Our findings raise important questions about differences in the developmental trajectories of the PPA, EBA, and FFA. In particular, we and others have found that the PPA is the most adult-like at a young age out of the three regions examined. Why should this be so? We hypothesize that this difference in developmental trajectories can be explained by the possibility of fewer regions involved in place processing more generally, resulting in fewer interactions that need to develop and relatively complete development early in ontogeny, along with less potential for complexity inherent in these stimuli relative to faces and bodies. Faces and bodies are social entities that not only can be viewed from many different angles, but can convey identity through simple features, motion patterns, and feature configurations. They can also illustrate various emotions and other conditions without changing their identities. Moreover, all of these factors can and do change rapidly, and small nuances are important in social interactions. Also, whereas a viewer can change his or her location relative to a place and therefore change his or her viewpoint, it is highly unlikely that the location will change relative to him while he stays completely still. Individuals do not move quickly relative to places that they are viewing, resulting in lesser demands on processing speed as compared to watching other individuals who move unexpectedly and with great speed. Viewers are not in control of their perspectives on the faces and bodies of others, as other people are separate agents. All of these factors might increase the perceptual complexity of social stimuli like faces and bodies and the amount of attention that needs to be allocated to these categories of stimuli for proper processing.

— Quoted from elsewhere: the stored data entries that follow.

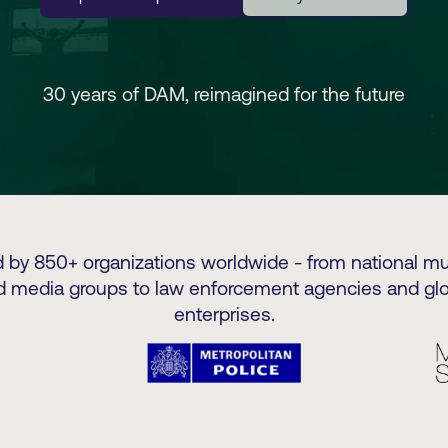
30 years of DAM, reimagined for the future
d by 850+ organizations worldwide - from national 
d media groups to law enforcement agencies and glo
enterprises.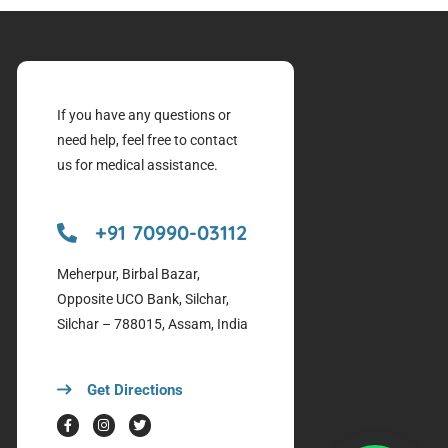
If you have any questions or
need help, feel free to contact
us for medical assistance.
+91 70990-03112
Meherpur, Birbal Bazar,
Opposite UCO Bank, Silchar,
Silchar – 788015, Assam, India
Get Directions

Finally, our findings might offer important implications for understanding the etiology of social deficits in autism spectrum disorders. Previous reports have identified abnormalities in the localization and specificity of the FFA in adults with autism spectrum disorders (e.g., Pierce et al., 2001
; Hubl et al., 2003
; Schultz et al., 2003
; Ashwin et al., 2007
; Pelphrey et al., 2007
). Understanding the normative developmental pathway and mechanisms by which this region typically develops could provide invaluable data for understanding the causes of FFA dysfunction in individuals with autism spectrum disorders. This information could also inform our understanding of treatments for social perception deficits in autism with the goal of normalizing developmental pathways or supporting alternative, compensatory mechanisms.

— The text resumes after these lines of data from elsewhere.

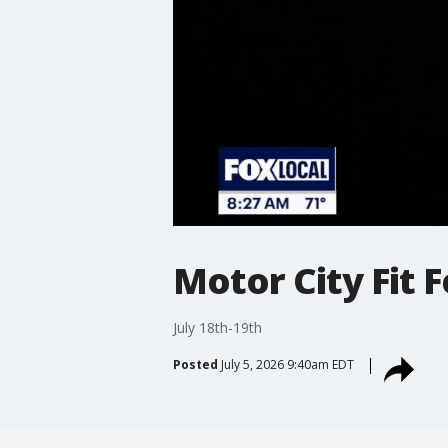
Motor City Fit F
July 18th-19th
Posted
July 5, 2026 9:40am EDT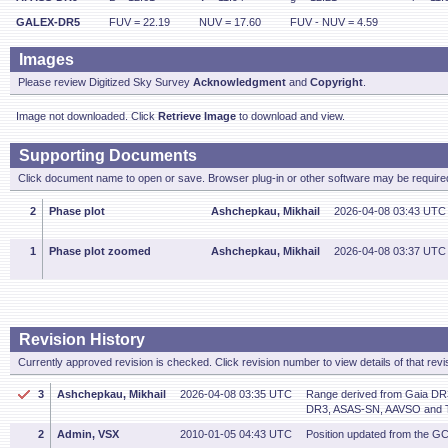
GALEX-DR5
FUV = 22.19
NUV = 17.60
FUV - NUV = 4.59
Images
Please review Digitized Sky Survey
Acknowledgment
and
Copyright
.
Image not downloaded. Click
Retrieve Image
to download and view.
Supporting Documents
Click document name to open or save. Browser plug-in or other software may be required
2
Phase plot
Ashchepkau, Mikhail
2026-04-08 03:43 UTC
1
Phase plot zoomed
Ashchepkau, Mikhail
2026-04-08 03:37 UTC
Revision History
Currently approved revision is checked. Click revision number to view details of that revi
3
Ashchepkau, Mikhail
2026-04-08 03:35 UTC
Range derived from Gaia DR
DR3, ASAS-SN, AAVSO and 
2
Admin, VSX
2010-01-05 04:43 UTC
Position updated from the G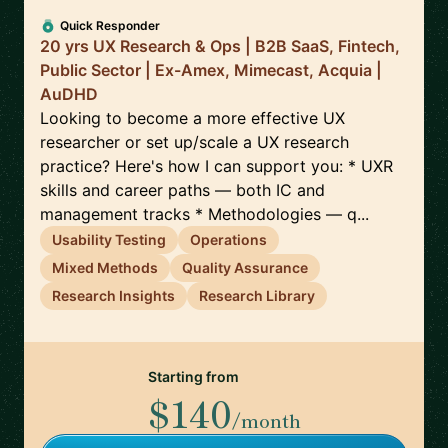
Quick Responder
20 yrs UX Research & Ops | B2B SaaS, Fintech,
Public Sector | Ex-Amex, Mimecast, Acquia |
AuDHD
Looking to become a more effective UX
researcher or set up/scale a UX research
practice? Here's how I can support you: * UXR
skills and career paths — both IC and
management tracks * Methodologies — q...
Usability Testing
Operations
Mixed Methods
Quality Assurance
Research Insights
Research Library
Starting from
$140
/month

In conclusion, we have identified face-, body-, and place-sensitive areas of the cortex in school-aged children that are somewhat, but not completely, similar to those of adults. Importantly, it further elucidates the developmental trajectories for these category-specific regions. This work also has import for research on autism spectrum disorders. Future work should study these regions longitudinally, along with other category-selective regions identified in adults.